__ТЕКСТ ДЛЯ ЧТЕНИЯ__
· · · · ·
За время нашего пребывания нам не удалось (к счастью рожениц) принять ни одних родов (возможно, женщины Рошаля решили временно не рожать). Основная наша работа – на скорой помощи. «Скорая помощь» – это старая унылая кляча, запряженная в телегу. Возчик – тоже старый и сонный. Добираемся на вызовы в основном бегом. Телега понадобится, если будет необходимость в госпитализации больного. Напротив больницы – старый, запущенный, но очень красивый парк.

Городок Рошаль маленький и чистый. Где-то на окраине имеется машиностроительный завод, молодежь которого заинтересовалась молодыми «специалистами». Настроение у нас прекрасное. Мы абсолютно уверены в своем профессионализме и прекрасной подготовке. Огорчает лишь небольшое количество больных с примитивными диагнозами (ОРЗ, колит и прочее). Мне посчастливилось прооперировать лишь одного больного с аппендицитом. Собственно, оперировал опытный хирург, а я «держала крючки», но и этим была довольна.
· · · · ·
__Текст, извлечённый постранично__
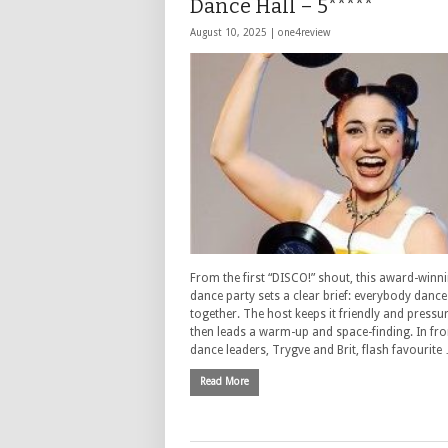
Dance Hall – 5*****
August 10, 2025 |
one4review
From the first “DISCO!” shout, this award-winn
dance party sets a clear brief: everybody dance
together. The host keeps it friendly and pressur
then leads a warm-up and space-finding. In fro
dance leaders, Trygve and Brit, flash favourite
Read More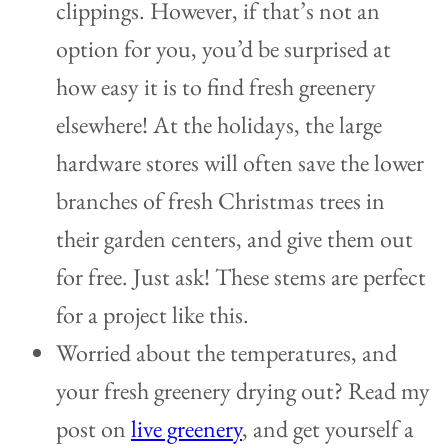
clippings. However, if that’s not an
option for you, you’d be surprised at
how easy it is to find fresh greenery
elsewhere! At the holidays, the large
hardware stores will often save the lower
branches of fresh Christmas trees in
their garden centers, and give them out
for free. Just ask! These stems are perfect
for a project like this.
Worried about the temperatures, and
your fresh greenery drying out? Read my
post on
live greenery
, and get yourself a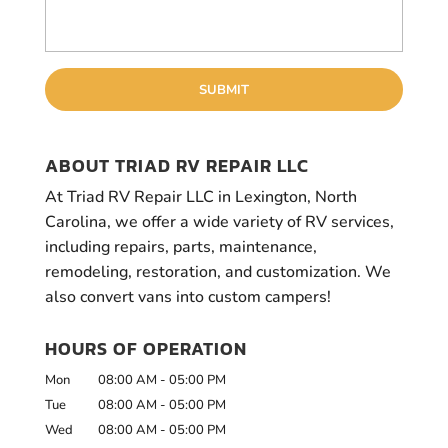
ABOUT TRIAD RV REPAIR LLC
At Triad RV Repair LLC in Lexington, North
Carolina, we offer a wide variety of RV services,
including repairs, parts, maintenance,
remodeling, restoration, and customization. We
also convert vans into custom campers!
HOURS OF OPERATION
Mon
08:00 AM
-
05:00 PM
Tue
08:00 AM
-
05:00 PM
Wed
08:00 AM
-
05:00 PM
· · · · ·
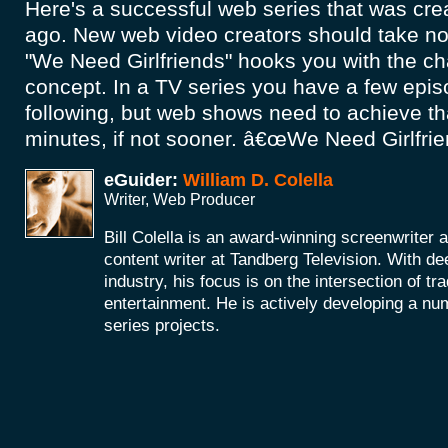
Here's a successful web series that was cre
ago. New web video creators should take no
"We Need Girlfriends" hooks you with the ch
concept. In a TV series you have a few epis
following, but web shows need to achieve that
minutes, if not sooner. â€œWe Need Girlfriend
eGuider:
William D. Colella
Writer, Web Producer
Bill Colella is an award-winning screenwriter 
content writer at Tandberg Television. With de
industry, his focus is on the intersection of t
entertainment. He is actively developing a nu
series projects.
· · · · ·
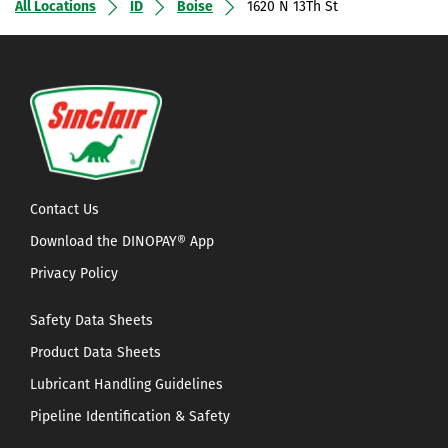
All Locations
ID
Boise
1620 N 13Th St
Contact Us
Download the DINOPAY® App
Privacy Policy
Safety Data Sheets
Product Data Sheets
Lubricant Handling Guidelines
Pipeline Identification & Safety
· · · · ·
__ЗАДАНИЯ И УПРАЖНЕНИЯ__
#1 Выведите без изменений отрывок из текста о практике в Рошале, начиная со слов «За время нашего» и заканчивая словами «очень красивый парк.».
#2 Напишите продолжение текста о практике в Рошале, начиная сразу после его последнего предложения.

__ОТВЕТЫ ПО ПОРЯДКУ__
#1
За время нашего пребывания нам не удалось (к счастью рожениц) принять ни одних родов (возможно, женщины Рошаля решили временно не рожать). Основная наша работа – на скорой помощи. «Скорая помощь» – это старая унылая кляча, запряженная в телегу. Возчик – тоже старый и сонный. Добираемся на вызовы в основном бегом. Телега понадобится, если будет необходимость в госпитализации больного. Напротив больницы – старый, запущенный, но очень красивый парк.

#2
Утром 22 июня мы обнаружили толпу около столба, на котором был укреплен громкоговоритель. Война!!! Враг напал на нашу Родину. Плачут пожилые женщины. Мужчины угрюмы. Солнечный день как бы потускнел. Но мы держимся очень бодро. Мы уверены, что сильны и победим фашизм. Никакого страха мы не испытываем.

Вечером того же дня в Рошаль приходит телефонограмма из института с требованием немедленно вернуть студентов в Москву для продолжения учебы.

Уже 1 июля мы садимся «за парты». Основные предметы: военно-полевая хирургия, общая хирургия, психиатрия, нервные болезни.

Теоретических предметов нет.

Военно-полевую хирургию читает Николай Нилович Бурденко – главный хирург Красной армии. Читает он монотонно, даже скучно, но мы боимся пропустить хоть слово. Москву непрерывно бомбят, но Николай Нилович абсолютно глухой, ничего не слышит и на записки своих ассистентов о том, что надо спуститься в бомбоубежище, однообразно отвечает: «Я не клоп и в щель не полезу». Но Бог хранил клиники института, и ни одна из них не была разрушена.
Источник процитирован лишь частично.